- Print
- DarkLight
Introduction
One of the biggest concerns related to cloud costs is the inefficient use of resources and the cost impact of underutilized resources on cloud spending.
RealTheory not only provides near real time visibility into potential wasted cost at every level of your Kubernetes environment by enabling deep dives from the cluster level to each individual object, but can also provide insight into how to remediate issues and, ultimately, reduce those losses.
Prerequisites
To perform this procedure you must have the following:
- A user account in your organization's RealTheory account
Procedure
Log in to your organizational account using one of the following methods:
SSO (single sign-on) - if configured for your organizational account
Email address, password, and account name - if SSO is not configured
Note: If you are unsure how to complete this step, contact the system administrator for your RealTheory account.
Navigate to Reports > Lost Dollars.
Verify that the breadcrumb filter is set to Reports > Lost Dollars > Clusters.
This view will give you results for all clusters that you are authorized to view so that you can quickly identify which cluster might provide the best opportunity for waste reduction.

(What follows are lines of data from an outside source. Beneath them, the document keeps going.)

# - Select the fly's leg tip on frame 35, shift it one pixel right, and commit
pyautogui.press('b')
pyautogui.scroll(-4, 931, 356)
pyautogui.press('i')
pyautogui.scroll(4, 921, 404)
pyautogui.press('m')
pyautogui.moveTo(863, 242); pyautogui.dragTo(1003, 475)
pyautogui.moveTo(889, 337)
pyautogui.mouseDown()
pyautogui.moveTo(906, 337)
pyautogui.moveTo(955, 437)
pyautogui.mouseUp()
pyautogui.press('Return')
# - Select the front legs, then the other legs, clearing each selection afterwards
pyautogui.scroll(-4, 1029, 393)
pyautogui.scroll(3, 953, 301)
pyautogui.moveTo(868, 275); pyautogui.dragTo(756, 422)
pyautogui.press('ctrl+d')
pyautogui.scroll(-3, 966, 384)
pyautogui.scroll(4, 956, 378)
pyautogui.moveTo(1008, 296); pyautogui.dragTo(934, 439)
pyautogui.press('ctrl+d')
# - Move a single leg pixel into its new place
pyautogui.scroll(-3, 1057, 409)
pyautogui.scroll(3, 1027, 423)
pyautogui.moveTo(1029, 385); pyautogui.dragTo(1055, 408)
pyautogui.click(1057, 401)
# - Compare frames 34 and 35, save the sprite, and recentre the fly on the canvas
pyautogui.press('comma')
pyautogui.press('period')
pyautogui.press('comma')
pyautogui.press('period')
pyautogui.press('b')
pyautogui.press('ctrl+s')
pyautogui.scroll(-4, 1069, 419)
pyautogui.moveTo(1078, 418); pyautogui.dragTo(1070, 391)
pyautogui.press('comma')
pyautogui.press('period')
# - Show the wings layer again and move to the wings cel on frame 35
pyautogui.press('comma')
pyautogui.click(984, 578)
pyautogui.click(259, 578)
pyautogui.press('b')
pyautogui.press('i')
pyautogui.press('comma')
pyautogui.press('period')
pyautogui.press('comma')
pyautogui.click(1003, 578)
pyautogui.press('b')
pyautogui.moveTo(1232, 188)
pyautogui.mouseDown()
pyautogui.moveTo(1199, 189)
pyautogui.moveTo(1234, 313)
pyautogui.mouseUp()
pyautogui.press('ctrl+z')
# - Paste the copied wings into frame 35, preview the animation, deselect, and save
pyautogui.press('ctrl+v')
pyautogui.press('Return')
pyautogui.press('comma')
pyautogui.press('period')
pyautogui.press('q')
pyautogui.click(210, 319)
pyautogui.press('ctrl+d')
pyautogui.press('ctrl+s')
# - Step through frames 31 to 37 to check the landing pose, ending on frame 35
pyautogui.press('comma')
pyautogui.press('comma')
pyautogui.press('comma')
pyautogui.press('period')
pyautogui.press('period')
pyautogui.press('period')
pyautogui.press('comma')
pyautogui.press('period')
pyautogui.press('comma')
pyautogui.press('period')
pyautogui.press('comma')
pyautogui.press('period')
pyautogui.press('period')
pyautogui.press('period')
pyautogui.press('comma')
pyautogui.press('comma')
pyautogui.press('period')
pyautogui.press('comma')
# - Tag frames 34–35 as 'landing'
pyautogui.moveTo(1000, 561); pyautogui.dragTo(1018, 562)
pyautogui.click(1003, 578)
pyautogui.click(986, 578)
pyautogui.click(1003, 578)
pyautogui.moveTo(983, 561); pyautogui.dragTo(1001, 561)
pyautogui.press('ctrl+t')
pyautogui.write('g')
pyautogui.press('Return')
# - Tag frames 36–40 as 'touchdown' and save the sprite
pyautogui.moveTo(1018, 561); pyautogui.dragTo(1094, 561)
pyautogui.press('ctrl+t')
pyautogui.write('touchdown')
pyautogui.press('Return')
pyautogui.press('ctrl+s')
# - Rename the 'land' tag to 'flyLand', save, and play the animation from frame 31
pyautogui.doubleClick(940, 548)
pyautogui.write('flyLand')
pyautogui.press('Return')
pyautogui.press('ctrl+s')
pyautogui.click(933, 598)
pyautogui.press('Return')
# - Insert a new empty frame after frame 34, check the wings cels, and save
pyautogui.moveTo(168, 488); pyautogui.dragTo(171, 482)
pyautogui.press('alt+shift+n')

By default, the period selector will show the losses for the last 7 days; you can change the time period to 24 hours, 31 days, or 1 year if the 7 day time period is not appropriate.
Use the Cluster column to identify each cluster; the cluster at the top of the report is the cluster that is wasting the most money for the selected time period.
Double-click the cluster of most interest.
The report will list the namespaces from most waste to least waste for the selected cluster:
The high losses for the my-app-dev namespace combined with its lower Utilization % indicates that investigating this namespace could yield important insights.
Double-click the namespace row of most interest.
The report will list the deployments from most waste to least waste for the selected cluster and namespace:Focusing on the deployments with the highest loss magnitude, review the Utilization % column for each.
Deployments with a higher loss and a lower utilization might indicate that there are opportunities for reducing losses.To gain more insight, click on the row for the object of most interest.
This will open the Information Panel and display the This Report tab, which shows the Total, Utilized, and Non-utilized costs associated with the selected object for the selected time period:
Click on the chart to open a full size version of the chart where you can interact with the different aspects of cost-related data as follows:
Total Cost - Total, utilized, and non-utilized costs for the object:
Utilization - Total, memory, and CPU utilization for the object:
Efficiency - a cost-weighted analysis of the utilization of the object:
From these charts, we can see the following:
CPU utilization is around 2%
Memory utilization is around 65% - 70%
Total utilization is around 35%
Which results in an efficiency (cost-weighted utilization) of around 10% for the last 7 days.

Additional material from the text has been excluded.